By Stacey Kusterbeck
Pediatric ethics consultations are very infrequent and involve more diverse issues than ethics consults for adult patients. This makes it difficult to identify trends and changes.
“It can be challenging to capture particular topics and themes in pediatric ethics consults,” says Richard James, MLS, MBE, an academic support librarian at Nemours Children’s Health.
James and colleagues conducted a study to examine trends that were coming up in pediatric ethics consults and to see how those ethics consults were changing over time.
“There are very few published studies that look at ethics consultations in pediatric hospitals. We wanted to add to the knowledge base and to understand the landscape at our institution,” says James.
The researchers examined records of 107 clinical ethics consultations at Nemours Children’s Health from 2000-2020.1 “We were fortunate because the ethics consultation records were often lengthy and narratively rich,” says James. This made it possible for the researchers to glean deeper insights into the issues and themes of the consults. Some key findings about pediatric ethics consults:
• Critical care (particularly the pediatric intensive care unit and neonatal intensive care unit [NICU]) was the most common setting for ethics consultations.
“The severity of illness and uncertainty about healthcare outcomes when receiving treatment in these settings drives this pattern,” says James.
• End-of-life decision-making in severe neurological injury cases was the most common issue in ethics consults.
Cases with a neurologic primary diagnosis comprised about one-quarter of all ethics consults. In this diagnostic category, half of cases involved end-of-life care and/or requests to withdraw life-sustaining therapies. Three of those cases involved requests for compassionate extubation. Two cases involved requests to withdraw nutrition and hydration. Most of the consults were requested not because of a conflict between the family and the clinical team, but to ensure that there was ethical consensus in the decision-making process. Five of six cases with an oncology-related diagnosis involved a conflict between parents and clinicians over goals of care or treatment intensity. “Families wanted to ensure that their goals for care were clearly established and communicated to the professionals caring for their children,” says James.
• Moral distress came up more frequently in ethics consults in recent years.
“This reflects a greater awareness and attention to the many impacts of unaddressed moral distress in medical and nursing education and professional culture,” says James.
Overall, 31% of cases explicitly indicated that moral distress was a factor. In those cases, nurses requested the consult 36% of the time (compared to 30% of cases being requested by physicians). “This suggests that there are different understandings and motivating factors in how various types of clinicians perceive the role of ethics committees and the purpose of ethics consultations. It particularly illustrates the significance of nurses’ moral distress as a factor that ethics committees need to address in their processes,” says James.
• There was a higher rate of parent/family involvement in ethics consultation initiations than in other previous studies.
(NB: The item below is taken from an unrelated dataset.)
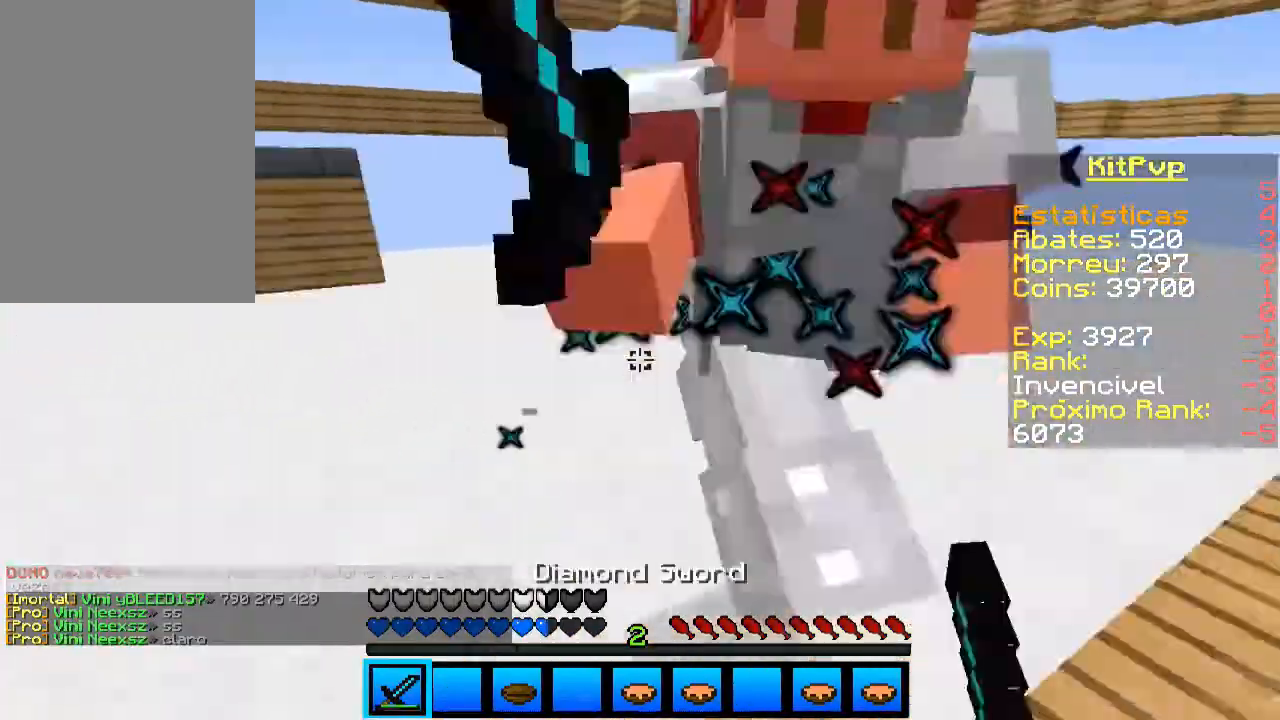
{"keys": ["d"], "mouse": ["left"], "events": [[33, "mouse_left", "up"], [100, "w", "up"], [133, "mouse_left", "down"], [167, "mouse_left", "up"], [233, "mouse_left", "down"], [300, "mouse_left", "up"], [400, "mouse_left", "down"], [433, "mouse_left", "up"], [500, "mouse_left", "down"]]}
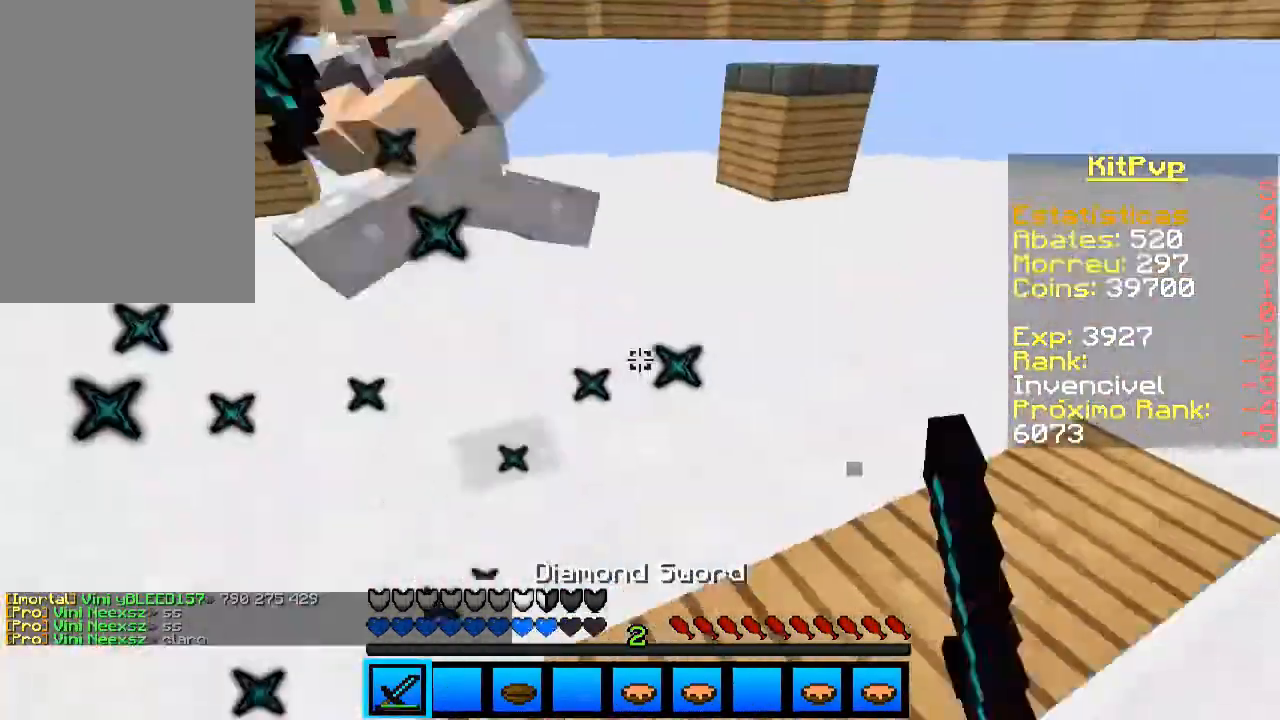
{"keys": ["w"], "mouse": ["left"], "events": [[33, "mouse_left", "up"], [133, "mouse_left", "down"], [167, "w", "down"], [200, "mouse_left", "up"], [233, "d", "up"], [233, "mouse_left", "down"], [300, "mouse_left", "up"], [333, "mouse_left", "down"], [400, "mouse_left", "up"], [500, "mouse_left", "down"]]}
“This may be because this service is transparent and visible in our patient-facing resources, and there are no barriers to requesting a consultation,” says James. Clinicians requested most (83%) of consults; and parents or other caregivers requested 11% of consults, with a few consults requested by others such as genetic counselors or social workers. Although nurses requested only 16% of ethics consults overall, half of cases in the NICU were requested by nurses.
• On average, only two ethics consults were requested annually.
Previous studies also have found a low frequency of ethics consults in pediatric hospitals. “Some researchers have suggested that there are characteristics of pediatric hospital care, such as stronger interprofessional communication and an emphasis on integrating family members more immediately and fundamentally into decision-making, that may head off some of the crisis points that might create ethics consultations in adult medicine,” says James. Patients’ decision-making competency, which frequently comes up in adult ethics consults, is not as pertinent or frequent in pediatrics.
Increasing the number of pediatric consults is not necessarily a metric to strive for, in and of itself.
“However, the effectiveness of consultations could be positively impacted,” says James.
This can be done by ensuring that different groups within the hospital, as well as patients and family members, understand the role and scope of the ethics committee. The goal is for everyone involved in the ethics consult to understand that the process is meant to influence and improve the immediate care of patients. Ultimately, ethicists aim to alleviate the distress and injury caused by ethically challenging situations.
Increasing institutional support for ethics work also is important. “Doing so could enable ethics committees to engage in more substantial interprofessional education, and contribute to ethical culture in their hospitals,” offers James.
- James R, Carroll RS, Miller JM. Analysis of 20 years of ethics consultations at a U.S. children’s hospital. J Clin Ethics 2024;35:107-118.